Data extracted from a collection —

☆ ☆ ☆ ☆ ☆ ☆ ☆

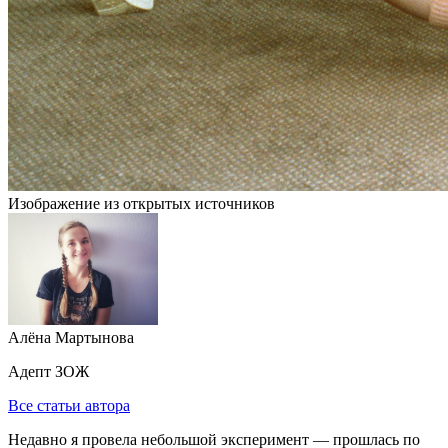
Изображение из открытых источников
Алёна Мартынова
Адепт ЗОЖ
Все статьи автора
Недавно я провела небольшой эксперимент — прошлась по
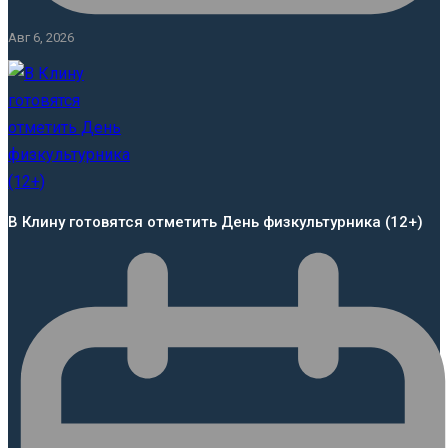
Авг 6, 2026
В Клину готовятся отметить День физкультурника (12+)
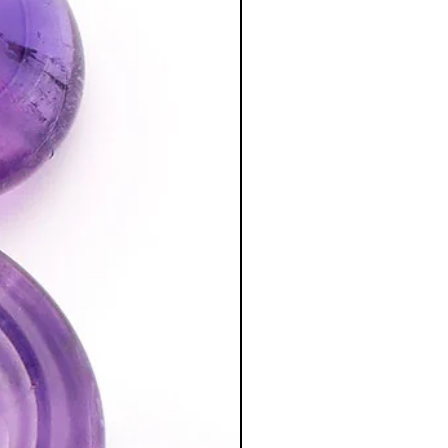
iance en soi et la force d’affronter les
enne.
méditation
tion des Minéraux en Lithothérapie
a poursuite d'un traitement médical et
édecin. C'est un complément.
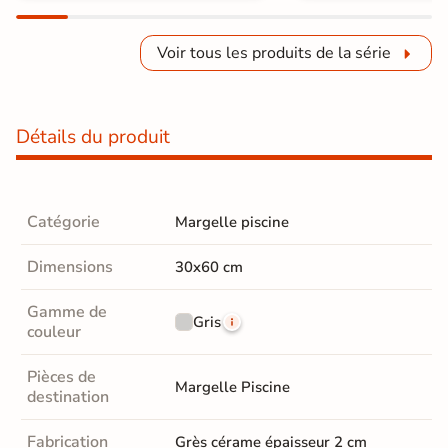
Voir tous les produits de la série
Détails du produit
Catégorie
Margelle piscine
Dimensions
30x60 cm
Gamme de
Gris
couleur
Pièces de
Margelle Piscine
destination
Fabrication
Grès cérame épaisseur 2 cm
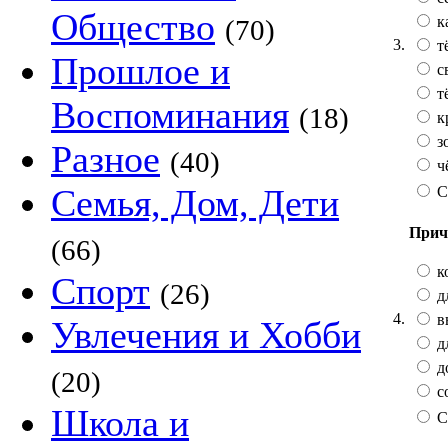
Общество
к
(70)
3.
т
Прошлое и
с
т
Воспоминания
(18)
к
з
Разное
(40)
ч
Семья, Дом, Дети
С
Прич
(66)
к
Спорт
(26)
д
4.
в
Увлечения и Хобби
д
д
(20)
с
Школа и
С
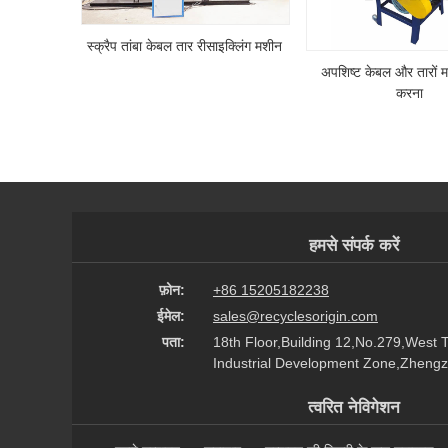
स्क्रैप तांबा केबल तार रीसाइक्लिंग मशीन
अपशिष्ट केबल और तारों
करना
हमसे संपर्क करें
फ़ोन:
+86 15205182238
ईमेल:
sales@recyclesorigin.com
पता:
18th Floor,Building 12,No.279,West 
Industrial Development Zone,Zhengz
त्वरित नेविगेशन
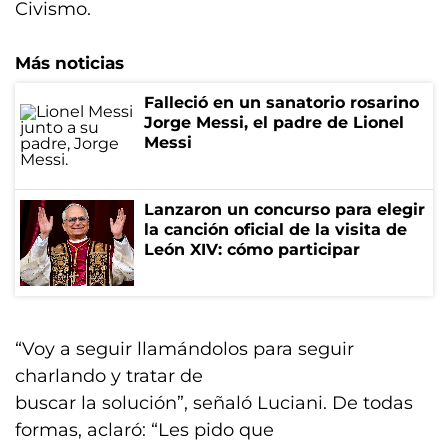
Civismo.
Más noticias
Falleció en un sanatorio rosarino
Jorge Messi, el padre de Lionel
Messi
Lanzaron un concurso para elegir
la canción oficial de la visita de
León XIV: cómo participar
“Voy a seguir llamándolos para seguir
charlando y tratar de
buscar la solución”, señaló Luciani. De todas
formas, aclaró: “Les pido que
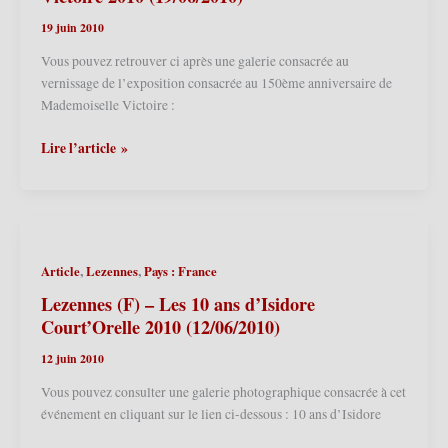
19 juin 2010
Vous pouvez retrouver ci après une galerie consacrée au
vernissage de l’exposition consacrée au 150ème anniversaire de
Mademoiselle Victoire :
Ath
Lire l’article »
(B)
–
Maison
des
Géants
,
,
Article
Lezennes
Pays : France
–
Vernissage
Lezennes (F) – Les 10 ans d’Isidore
de
Court’Orelle 2010 (12/06/2010)
l’exposition
12 juin 2010
150ème
anniversaire
Vous pouvez consulter une galerie photographique consacrée à cet
de
événement en cliquant sur le lien ci-dessous : 10 ans d’Isidore
Melle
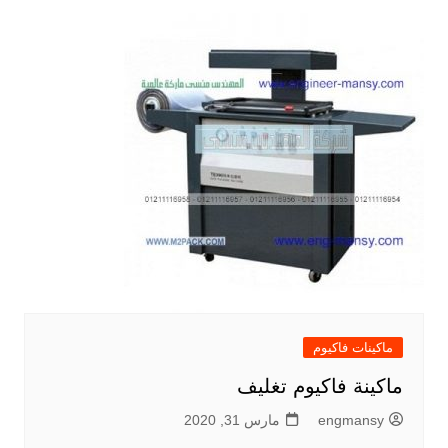
ماكينات فاكيوم
ماكينة فاكيوم تغليف
engmansy
مارس 31, 2020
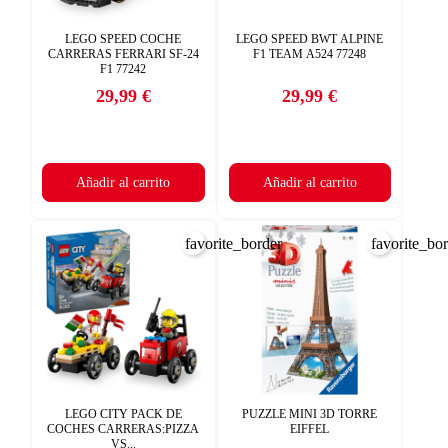
LEGO SPEED COCHE
LEGO SPEED BWT ALPINE
CARRERAS FERRARI SF-24
F1 TEAM A524 77248
F1 77242
29,99 €
29,99 €
Precio
Precio
Añadir al carrito
Añadir al carrito
favorite_border
favorite_bo
LEGO CITY PACK DE
PUZZLE MINI 3D TORRE
COCHES CARRERAS:PIZZA
EIFFEL
VS...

☆ ☆ ☆ ☆ ☆ ☆ ☆

How to complete this task — Set down, word for word, the line that holds "Vous pouvez retrouver" and all lines after it to the end of the entries above, but not the pictures.

Reply to the task —
Vous pouvez retrouver ci après une galerie consacrée au
vernissage de l’exposition consacrée au 150ème anniversaire de
Mademoiselle Victoire :
Ath
Lire l’article »
(B)
–
Maison
des
Géants
,
,
Article
Lezennes
Pays : France
–
Vernissage
Lezennes (F) – Les 10 ans d’Isidore
de
Court’Orelle 2010 (12/06/2010)
l’exposition
12 juin 2010
150ème
anniversaire
Vous pouvez consulter une galerie photographique consacrée à cet
de
événement en cliquant sur le lien ci-dessous : 10 ans d’Isidore
Melle
ماكينات فاكيوم
ماكينة فاكيوم تغليف
engmansy
مارس 31, 2020
LEGO SPEED COCHE
LEGO SPEED BWT ALPINE
CARRERAS FERRARI SF-24
F1 TEAM A524 77248
F1 77242
29,99 €
29,99 €
Precio
Precio
Añadir al carrito
Añadir al carrito
favorite_border
favorite_bo
LEGO CITY PACK DE
PUZZLE MINI 3D TORRE
COCHES CARRERAS:PIZZA
EIFFEL
VS...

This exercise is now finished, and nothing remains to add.